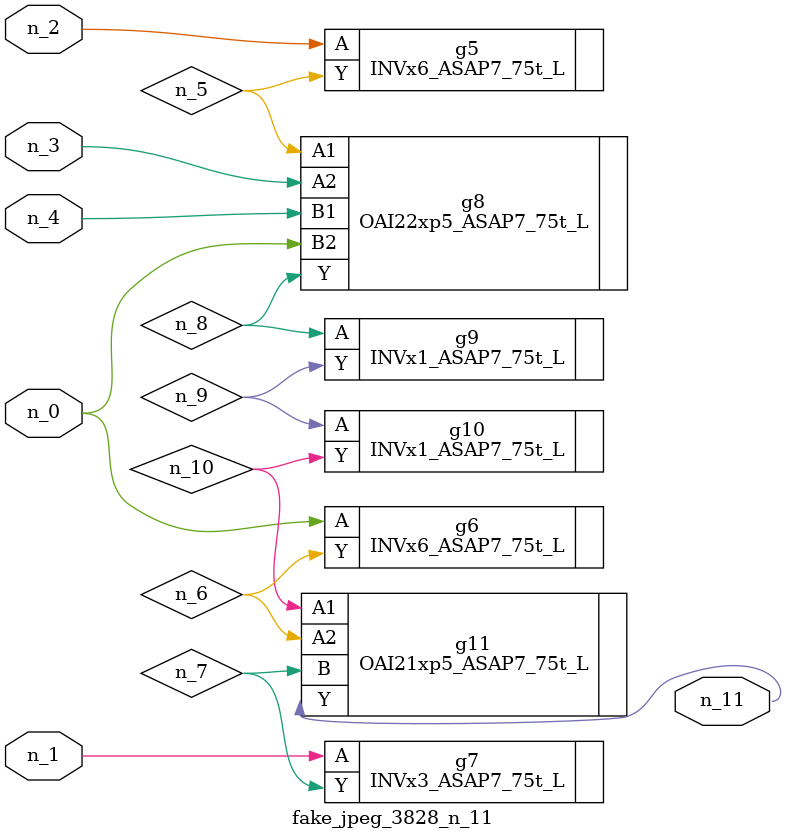
<source format=v>
module fake_jpeg_3828_n_11 (n_3, n_2, n_1, n_0, n_4, n_11);

input n_3;
input n_2;
input n_1;
input n_0;
input n_4;

output n_11;

wire n_10;
wire n_8;
wire n_9;
wire n_6;
wire n_5;
wire n_7;

INVx6_ASAP7_75t_L g5 ( 
.A(n_2),
.Y(n_5)
);

INVx6_ASAP7_75t_L g6 ( 
.A(n_0),
.Y(n_6)
);

INVx3_ASAP7_75t_L g7 ( 
.A(n_1),
.Y(n_7)
);

OAI22xp5_ASAP7_75t_L g8 ( 
.A1(n_5),
.A2(n_3),
.B1(n_4),
.B2(n_0),
.Y(n_8)
);

INVx1_ASAP7_75t_L g9 ( 
.A(n_8),
.Y(n_9)
);

INVx1_ASAP7_75t_L g10 ( 
.A(n_9),
.Y(n_10)
);

OAI21xp5_ASAP7_75t_L g11 ( 
.A1(n_10),
.A2(n_6),
.B(n_7),
.Y(n_11)
);


endmodule
</source>
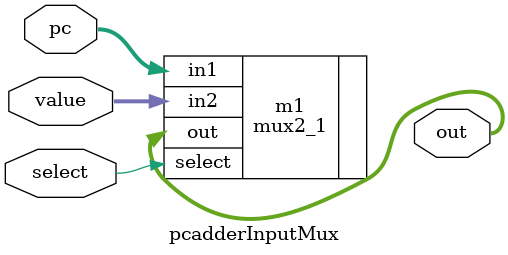
<source format=sv>
`include "../../Mux2_1/mux2_1.sv";

module pcadderInputMux(
    input logic [31:0] pc,
    input logic [31:0] value,
    input logic select,
    output logic [31:0] out
);

    mux2_1 m1(
        .in1(pc),
        .in2(value),
        .select(select),
        .out(out)
    );

endmodule
</source>
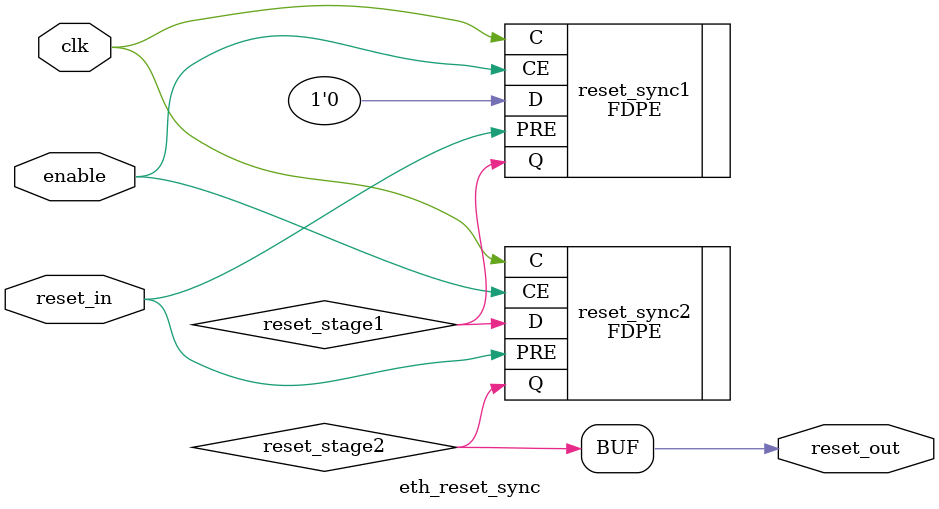
<source format=v>

`timescale 1ps/1ps

module eth_reset_sync #(
  parameter INITIALISE = 2'b11
)
(
   input       reset_in,
   input       clk,
   input       enable,
   output      reset_out
);


wire  reset_stage1;
wire  reset_stage2;

  (* ASYNC_REG = "TRUE", RLOC = "X0Y0",  SHREG_EXTRACT = "NO", INIT = "1" *)
  FDPE #(
   .INIT (INITIALISE[0])
  ) reset_sync1 (
  .C  (clk), 
  .CE (enable),
  .PRE(reset_in),
  .D  (1'b0),
  .Q  (reset_stage1) 
  );
  
  (* ASYNC_REG = "TRUE", RLOC = "X0Y0",  SHREG_EXTRACT = "NO", INIT = "1" *)
  FDPE #(
   .INIT (INITIALISE[1])
  ) reset_sync2 (
  .C  (clk), 
  .CE (enable),
  .PRE(reset_in),
  .D  (reset_stage1),
  .Q  (reset_stage2) 
  );


assign reset_out = reset_stage2;



endmodule

</source>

* _WHAT THIS TASK INVOLVES_
Tally up the lines holding the word "output" in the data above, and answer with that figure only.

* _YOUR RESPONSE_
3